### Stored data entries

>> Begin

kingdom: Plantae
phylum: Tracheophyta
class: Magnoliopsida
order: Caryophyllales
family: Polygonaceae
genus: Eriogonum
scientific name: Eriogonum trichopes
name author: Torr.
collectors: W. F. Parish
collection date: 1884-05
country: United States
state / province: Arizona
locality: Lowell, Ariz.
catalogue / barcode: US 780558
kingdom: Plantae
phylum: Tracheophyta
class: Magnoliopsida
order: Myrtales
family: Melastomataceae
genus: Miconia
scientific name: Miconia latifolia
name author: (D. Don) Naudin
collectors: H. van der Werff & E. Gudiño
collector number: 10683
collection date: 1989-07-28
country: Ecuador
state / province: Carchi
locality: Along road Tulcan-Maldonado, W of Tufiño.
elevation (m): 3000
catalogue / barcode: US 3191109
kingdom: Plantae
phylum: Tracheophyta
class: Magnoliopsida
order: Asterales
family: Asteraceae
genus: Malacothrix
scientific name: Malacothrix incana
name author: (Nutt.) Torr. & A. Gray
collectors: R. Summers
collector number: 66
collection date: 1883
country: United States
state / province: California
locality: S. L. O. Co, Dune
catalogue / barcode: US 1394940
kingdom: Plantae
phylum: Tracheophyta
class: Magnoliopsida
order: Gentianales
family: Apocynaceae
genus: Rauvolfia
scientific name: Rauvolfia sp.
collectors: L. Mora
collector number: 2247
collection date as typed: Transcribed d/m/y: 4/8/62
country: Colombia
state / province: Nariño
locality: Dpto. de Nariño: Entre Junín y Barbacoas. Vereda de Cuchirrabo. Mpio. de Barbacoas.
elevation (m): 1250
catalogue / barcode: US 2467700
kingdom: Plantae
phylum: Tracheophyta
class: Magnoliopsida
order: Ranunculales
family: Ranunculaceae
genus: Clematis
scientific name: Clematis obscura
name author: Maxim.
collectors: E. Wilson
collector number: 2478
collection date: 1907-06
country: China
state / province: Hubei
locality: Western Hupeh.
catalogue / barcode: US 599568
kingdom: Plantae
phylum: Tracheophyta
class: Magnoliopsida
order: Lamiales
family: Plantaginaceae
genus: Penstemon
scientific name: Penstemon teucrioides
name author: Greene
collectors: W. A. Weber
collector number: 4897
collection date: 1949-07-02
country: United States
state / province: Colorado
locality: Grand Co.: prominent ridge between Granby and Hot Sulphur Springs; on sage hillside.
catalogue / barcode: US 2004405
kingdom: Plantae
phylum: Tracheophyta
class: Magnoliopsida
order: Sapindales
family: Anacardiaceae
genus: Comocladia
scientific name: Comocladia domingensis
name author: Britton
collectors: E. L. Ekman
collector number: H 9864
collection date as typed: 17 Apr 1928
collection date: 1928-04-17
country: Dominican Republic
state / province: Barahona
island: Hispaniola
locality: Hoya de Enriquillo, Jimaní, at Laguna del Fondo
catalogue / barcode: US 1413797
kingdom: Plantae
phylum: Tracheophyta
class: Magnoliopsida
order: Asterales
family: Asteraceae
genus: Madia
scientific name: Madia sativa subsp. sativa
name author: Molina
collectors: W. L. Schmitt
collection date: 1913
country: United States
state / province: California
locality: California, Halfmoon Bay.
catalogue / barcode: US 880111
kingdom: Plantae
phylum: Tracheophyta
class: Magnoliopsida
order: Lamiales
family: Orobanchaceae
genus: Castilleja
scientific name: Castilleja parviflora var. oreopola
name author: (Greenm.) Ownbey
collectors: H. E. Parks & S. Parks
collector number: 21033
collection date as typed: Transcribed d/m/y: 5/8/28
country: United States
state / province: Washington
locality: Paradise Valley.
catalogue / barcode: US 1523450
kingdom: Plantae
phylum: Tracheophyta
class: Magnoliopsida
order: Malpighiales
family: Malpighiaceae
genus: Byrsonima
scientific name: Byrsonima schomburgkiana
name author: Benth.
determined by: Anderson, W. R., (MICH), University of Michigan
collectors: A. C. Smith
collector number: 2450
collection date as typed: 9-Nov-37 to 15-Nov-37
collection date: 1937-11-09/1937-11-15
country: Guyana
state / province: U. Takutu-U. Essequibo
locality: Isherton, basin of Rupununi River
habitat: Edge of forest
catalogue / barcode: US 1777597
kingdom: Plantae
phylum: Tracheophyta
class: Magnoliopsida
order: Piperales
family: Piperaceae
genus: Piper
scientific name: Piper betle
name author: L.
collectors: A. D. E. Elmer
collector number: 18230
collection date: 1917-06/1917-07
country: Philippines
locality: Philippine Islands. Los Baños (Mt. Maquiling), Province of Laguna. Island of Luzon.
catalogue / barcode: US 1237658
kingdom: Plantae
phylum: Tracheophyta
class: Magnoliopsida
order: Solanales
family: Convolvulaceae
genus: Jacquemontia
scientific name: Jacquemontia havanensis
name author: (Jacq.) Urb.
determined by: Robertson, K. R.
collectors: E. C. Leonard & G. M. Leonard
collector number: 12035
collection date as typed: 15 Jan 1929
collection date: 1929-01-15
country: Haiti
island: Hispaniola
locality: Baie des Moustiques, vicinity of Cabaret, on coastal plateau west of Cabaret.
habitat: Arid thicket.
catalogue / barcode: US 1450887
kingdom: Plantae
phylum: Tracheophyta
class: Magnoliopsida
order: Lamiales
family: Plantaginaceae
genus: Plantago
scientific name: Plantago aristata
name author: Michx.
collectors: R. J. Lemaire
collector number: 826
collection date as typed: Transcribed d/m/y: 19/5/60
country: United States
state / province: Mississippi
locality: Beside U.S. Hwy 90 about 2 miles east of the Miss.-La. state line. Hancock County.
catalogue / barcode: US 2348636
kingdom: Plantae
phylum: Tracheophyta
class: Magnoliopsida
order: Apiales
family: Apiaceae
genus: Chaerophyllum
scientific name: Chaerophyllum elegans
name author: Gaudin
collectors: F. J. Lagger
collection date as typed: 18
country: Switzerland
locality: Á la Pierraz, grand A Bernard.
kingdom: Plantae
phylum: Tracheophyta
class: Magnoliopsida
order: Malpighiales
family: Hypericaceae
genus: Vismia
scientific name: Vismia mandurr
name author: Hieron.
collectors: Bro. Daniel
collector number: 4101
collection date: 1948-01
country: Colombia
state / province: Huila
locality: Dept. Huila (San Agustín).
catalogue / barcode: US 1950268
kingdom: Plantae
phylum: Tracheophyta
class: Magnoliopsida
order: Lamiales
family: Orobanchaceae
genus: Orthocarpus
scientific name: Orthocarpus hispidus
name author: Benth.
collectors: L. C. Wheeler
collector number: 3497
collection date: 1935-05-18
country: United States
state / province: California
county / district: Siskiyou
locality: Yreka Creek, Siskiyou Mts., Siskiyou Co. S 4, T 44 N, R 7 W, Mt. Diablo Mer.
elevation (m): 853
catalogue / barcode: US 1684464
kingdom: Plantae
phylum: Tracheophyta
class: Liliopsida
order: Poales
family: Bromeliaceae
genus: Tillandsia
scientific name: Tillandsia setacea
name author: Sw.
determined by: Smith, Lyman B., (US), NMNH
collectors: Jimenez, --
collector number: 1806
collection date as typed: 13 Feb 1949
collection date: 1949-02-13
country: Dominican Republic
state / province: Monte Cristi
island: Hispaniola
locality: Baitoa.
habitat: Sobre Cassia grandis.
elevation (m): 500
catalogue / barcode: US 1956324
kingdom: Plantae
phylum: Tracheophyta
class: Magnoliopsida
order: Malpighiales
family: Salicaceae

>> End

### Problem details
Reproduce every line of the records above with no changes.

### Written solution
kingdom: Plantae
phylum: Tracheophyta
class: Magnoliopsida
order: Caryophyllales
family: Polygonaceae
genus: Eriogonum
scientific name: Eriogonum trichopes
name author: Torr.
collectors: W. F. Parish
collection date: 1884-05
country: United States
state / province: Arizona
locality: Lowell, Ariz.
catalogue / barcode: US 780558
kingdom: Plantae
phylum: Tracheophyta
class: Magnoliopsida
order: Myrtales
family: Melastomataceae
genus: Miconia
scientific name: Miconia latifolia
name author: (D. Don) Naudin
collectors: H. van der Werff & E. Gudiño
collector number: 10683
collection date: 1989-07-28
country: Ecuador
state / province: Carchi
locality: Along road Tulcan-Maldonado, W of Tufiño.
elevation (m): 3000
catalogue / barcode: US 3191109
kingdom: Plantae
phylum: Tracheophyta
class: Magnoliopsida
order: Asterales
family: Asteraceae
genus: Malacothrix
scientific name: Malacothrix incana
name author: (Nutt.) Torr. & A. Gray
collectors: R. Summers
collector number: 66
collection date: 1883
country: United States
state / province: California
locality: S. L. O. Co, Dune
catalogue / barcode: US 1394940
kingdom: Plantae
phylum: Tracheophyta
class: Magnoliopsida
order: Gentianales
family: Apocynaceae
genus: Rauvolfia
scientific name: Rauvolfia sp.
collectors: L. Mora
collector number: 2247
collection date as typed: Transcribed d/m/y: 4/8/62
country: Colombia
state / province: Nariño
locality: Dpto. de Nariño: Entre Junín y Barbacoas. Vereda de Cuchirrabo. Mpio. de Barbacoas.
elevation (m): 1250
catalogue / barcode: US 2467700
kingdom: Plantae
phylum: Tracheophyta
class: Magnoliopsida
order: Ranunculales
family: Ranunculaceae
genus: Clematis
scientific name: Clematis obscura
name author: Maxim.
collectors: E. Wilson
collector number: 2478
collection date: 1907-06
country: China
state / province: Hubei
locality: Western Hupeh.
catalogue / barcode: US 599568
kingdom: Plantae
phylum: Tracheophyta
class: Magnoliopsida
order: Lamiales
family: Plantaginaceae
genus: Penstemon
scientific name: Penstemon teucrioides
name author: Greene
collectors: W. A. Weber
collector number: 4897
collection date: 1949-07-02
country: United States
state / province: Colorado
locality: Grand Co.: prominent ridge between Granby and Hot Sulphur Springs; on sage hillside.
catalogue / barcode: US 2004405
kingdom: Plantae
phylum: Tracheophyta
class: Magnoliopsida
order: Sapindales
family: Anacardiaceae
genus: Comocladia
scientific name: Comocladia domingensis
name author: Britton
collectors: E. L. Ekman
collector number: H 9864
collection date as typed: 17 Apr 1928
collection date: 1928-04-17
country: Dominican Republic
state / province: Barahona
island: Hispaniola
locality: Hoya de Enriquillo, Jimaní, at Laguna del Fondo
catalogue / barcode: US 1413797
kingdom: Plantae
phylum: Tracheophyta
class: Magnoliopsida
order: Asterales
family: Asteraceae
genus: Madia
scientific name: Madia sativa subsp. sativa
name author: Molina
collectors: W. L. Schmitt
collection date: 1913
country: United States
state / province: California
locality: California, Halfmoon Bay.
catalogue / barcode: US 880111
kingdom: Plantae
phylum: Tracheophyta
class: Magnoliopsida
order: Lamiales
family: Orobanchaceae
genus: Castilleja
scientific name: Castilleja parviflora var. oreopola
name author: (Greenm.) Ownbey
collectors: H. E. Parks & S. Parks
collector number: 21033
collection date as typed: Transcribed d/m/y: 5/8/28
country: United States
state / province: Washington
locality: Paradise Valley.
catalogue / barcode: US 1523450
kingdom: Plantae
phylum: Tracheophyta
class: Magnoliopsida
order: Malpighiales
family: Malpighiaceae
genus: Byrsonima
scientific name: Byrsonima schomburgkiana
name author: Benth.
determined by: Anderson, W. R., (MICH), University of Michigan
collectors: A. C. Smith
collector number: 2450
collection date as typed: 9-Nov-37 to 15-Nov-37
collection date: 1937-11-09/1937-11-15
country: Guyana
state / province: U. Takutu-U. Essequibo
locality: Isherton, basin of Rupununi River
habitat: Edge of forest
catalogue / barcode: US 1777597
kingdom: Plantae
phylum: Tracheophyta
class: Magnoliopsida
order: Piperales
family: Piperaceae
genus: Piper
scientific name: Piper betle
name author: L.
collectors: A. D. E. Elmer
collector number: 18230
collection date: 1917-06/1917-07
country: Philippines
locality: Philippine Islands. Los Baños (Mt. Maquiling), Province of Laguna. Island of Luzon.
catalogue / barcode: US 1237658
kingdom: Plantae
phylum: Tracheophyta
class: Magnoliopsida
order: Solanales
family: Convolvulaceae
genus: Jacquemontia
scientific name: Jacquemontia havanensis
name author: (Jacq.) Urb.
determined by: Robertson, K. R.
collectors: E. C. Leonard & G. M. Leonard
collector number: 12035
collection date as typed: 15 Jan 1929
collection date: 1929-01-15
country: Haiti
island: Hispaniola
locality: Baie des Moustiques, vicinity of Cabaret, on coastal plateau west of Cabaret.
habitat: Arid thicket.
catalogue / barcode: US 1450887
kingdom: Plantae
phylum: Tracheophyta
class: Magnoliopsida
order: Lamiales
family: Plantaginaceae
genus: Plantago
scientific name: Plantago aristata
name author: Michx.
collectors: R. J. Lemaire
collector number: 826
collection date as typed: Transcribed d/m/y: 19/5/60
country: United States
state / province: Mississippi
locality: Beside U.S. Hwy 90 about 2 miles east of the Miss.-La. state line. Hancock County.
catalogue / barcode: US 2348636
kingdom: Plantae
phylum: Tracheophyta
class: Magnoliopsida
order: Apiales
family: Apiaceae
genus: Chaerophyllum
scientific name: Chaerophyllum elegans
name author: Gaudin
collectors: F. J. Lagger
collection date as typed: 18
country: Switzerland
locality: Á la Pierraz, grand A Bernard.
kingdom: Plantae
phylum: Tracheophyta
class: Magnoliopsida
order: Malpighiales
family: Hypericaceae
genus: Vismia
scientific name: Vismia mandurr
name author: Hieron.
collectors: Bro. Daniel
collector number: 4101
collection date: 1948-01
country: Colombia
state / province: Huila
locality: Dept. Huila (San Agustín).
catalogue / barcode: US 1950268
kingdom: Plantae
phylum: Tracheophyta
class: Magnoliopsida
order: Lamiales
family: Orobanchaceae
genus: Orthocarpus
scientific name: Orthocarpus hispidus
name author: Benth.
collectors: L. C. Wheeler
collector number: 3497
collection date: 1935-05-18
country: United States
state / province: California
county / district: Siskiyou
locality: Yreka Creek, Siskiyou Mts., Siskiyou Co. S 4, T 44 N, R 7 W, Mt. Diablo Mer.
elevation (m): 853
catalogue / barcode: US 1684464
kingdom: Plantae
phylum: Tracheophyta
class: Liliopsida
order: Poales
family: Bromeliaceae
genus: Tillandsia
scientific name: Tillandsia setacea
name author: Sw.
determined by: Smith, Lyman B., (US), NMNH
collectors: Jimenez, --
collector number: 1806
collection date as typed: 13 Feb 1949
collection date: 1949-02-13
country: Dominican Republic
state / province: Monte Cristi
island: Hispaniola
locality: Baitoa.
habitat: Sobre Cassia grandis.
elevation (m): 500
catalogue / barcode: US 1956324
kingdom: Plantae
phylum: Tracheophyta
class: Magnoliopsida
order: Malpighiales
family: Salicaceae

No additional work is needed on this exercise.